Chemical Spaces at Schrödinger: Ligand-based screening at any size

Readily available chemicals keep increasing rapidly in number while the need for novel chemical matter for drug targets remains at an all time high. Recently, tera-scale virtual libraries have become available enabling trillions of compounds for purchase and deployment in hit discovery projects. To support the ever-growing access to vast chemical space Schrödinger has developed a plethora of ligand-based tools facilitating efficient and locally-deployable screening campaigns for pharmacophores, ligand shape, and fingerprint methodologies at increasing library sizes, from enumerated to virtual spaces.

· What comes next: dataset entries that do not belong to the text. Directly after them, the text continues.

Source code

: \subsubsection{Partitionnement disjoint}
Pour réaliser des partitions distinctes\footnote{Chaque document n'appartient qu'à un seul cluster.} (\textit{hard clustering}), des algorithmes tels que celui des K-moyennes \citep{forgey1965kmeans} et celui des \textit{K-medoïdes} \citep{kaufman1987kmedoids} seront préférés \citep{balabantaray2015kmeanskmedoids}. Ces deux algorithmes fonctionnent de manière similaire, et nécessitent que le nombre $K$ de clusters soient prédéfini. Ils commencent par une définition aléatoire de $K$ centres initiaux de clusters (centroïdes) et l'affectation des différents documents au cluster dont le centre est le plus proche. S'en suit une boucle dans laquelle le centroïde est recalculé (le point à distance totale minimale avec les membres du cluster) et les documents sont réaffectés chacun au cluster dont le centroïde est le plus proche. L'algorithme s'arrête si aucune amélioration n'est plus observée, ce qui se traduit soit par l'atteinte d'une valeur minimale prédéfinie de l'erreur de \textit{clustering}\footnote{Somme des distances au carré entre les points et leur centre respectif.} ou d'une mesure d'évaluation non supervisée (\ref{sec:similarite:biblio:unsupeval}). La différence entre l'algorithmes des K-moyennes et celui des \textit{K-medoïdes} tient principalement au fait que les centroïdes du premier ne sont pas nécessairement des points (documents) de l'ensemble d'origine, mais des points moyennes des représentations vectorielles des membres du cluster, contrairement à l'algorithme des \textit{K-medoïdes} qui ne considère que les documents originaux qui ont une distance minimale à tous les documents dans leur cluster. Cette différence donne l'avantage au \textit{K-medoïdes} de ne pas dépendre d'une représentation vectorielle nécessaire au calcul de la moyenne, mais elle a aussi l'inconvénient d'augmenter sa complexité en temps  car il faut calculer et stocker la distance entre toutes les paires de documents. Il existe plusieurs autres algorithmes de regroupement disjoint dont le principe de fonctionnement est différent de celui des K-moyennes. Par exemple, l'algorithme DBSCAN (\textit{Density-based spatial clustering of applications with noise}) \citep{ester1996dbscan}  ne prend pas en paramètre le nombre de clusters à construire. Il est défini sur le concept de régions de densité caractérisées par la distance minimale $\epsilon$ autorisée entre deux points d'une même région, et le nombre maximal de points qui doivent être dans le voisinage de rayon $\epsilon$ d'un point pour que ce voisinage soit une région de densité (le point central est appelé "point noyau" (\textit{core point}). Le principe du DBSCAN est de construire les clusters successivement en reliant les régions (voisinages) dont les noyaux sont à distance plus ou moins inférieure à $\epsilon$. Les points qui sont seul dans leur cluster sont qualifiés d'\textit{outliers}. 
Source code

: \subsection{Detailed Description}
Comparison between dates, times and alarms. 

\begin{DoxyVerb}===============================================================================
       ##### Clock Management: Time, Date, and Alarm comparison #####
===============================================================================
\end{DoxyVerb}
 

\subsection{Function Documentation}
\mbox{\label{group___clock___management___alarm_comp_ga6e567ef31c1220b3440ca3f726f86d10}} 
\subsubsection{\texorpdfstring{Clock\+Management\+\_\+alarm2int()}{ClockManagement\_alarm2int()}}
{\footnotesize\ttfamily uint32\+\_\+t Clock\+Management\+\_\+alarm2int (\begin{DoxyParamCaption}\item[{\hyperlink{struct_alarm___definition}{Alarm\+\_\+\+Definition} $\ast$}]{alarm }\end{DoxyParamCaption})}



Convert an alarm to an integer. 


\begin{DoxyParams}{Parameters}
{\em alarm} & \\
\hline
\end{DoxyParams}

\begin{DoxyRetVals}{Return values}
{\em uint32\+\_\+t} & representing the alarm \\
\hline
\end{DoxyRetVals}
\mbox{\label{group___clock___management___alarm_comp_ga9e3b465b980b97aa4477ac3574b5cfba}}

In this presentation we will review these technologies as well as chemical space where they are most applicable.

Our Speaker

Tim Knehans

Principal Scientist II, Applications Science, Schrödinger

Tim Knehans joined Schrödinger in 2019 where he works as an Applications Scientist in Europe as well as a Product Manager for Schrödinger’s Cheminformatics Software, overseeing the utilization of ultra-large chemical spaces. Tim obtained his Dr. sc. nat. from the University of Zurich under Amedeo Caflisch before joining professors Didier Rognan & Esther Kellenberger at the University of Strasbourg for a PostDoc. He then joined the Computational Chemistry Department of Merck KGaA working in Drug Discovery & ultra-large libraries as well as a Cheminformatics Team Lead for the SYNTHIA retrosynthesis project.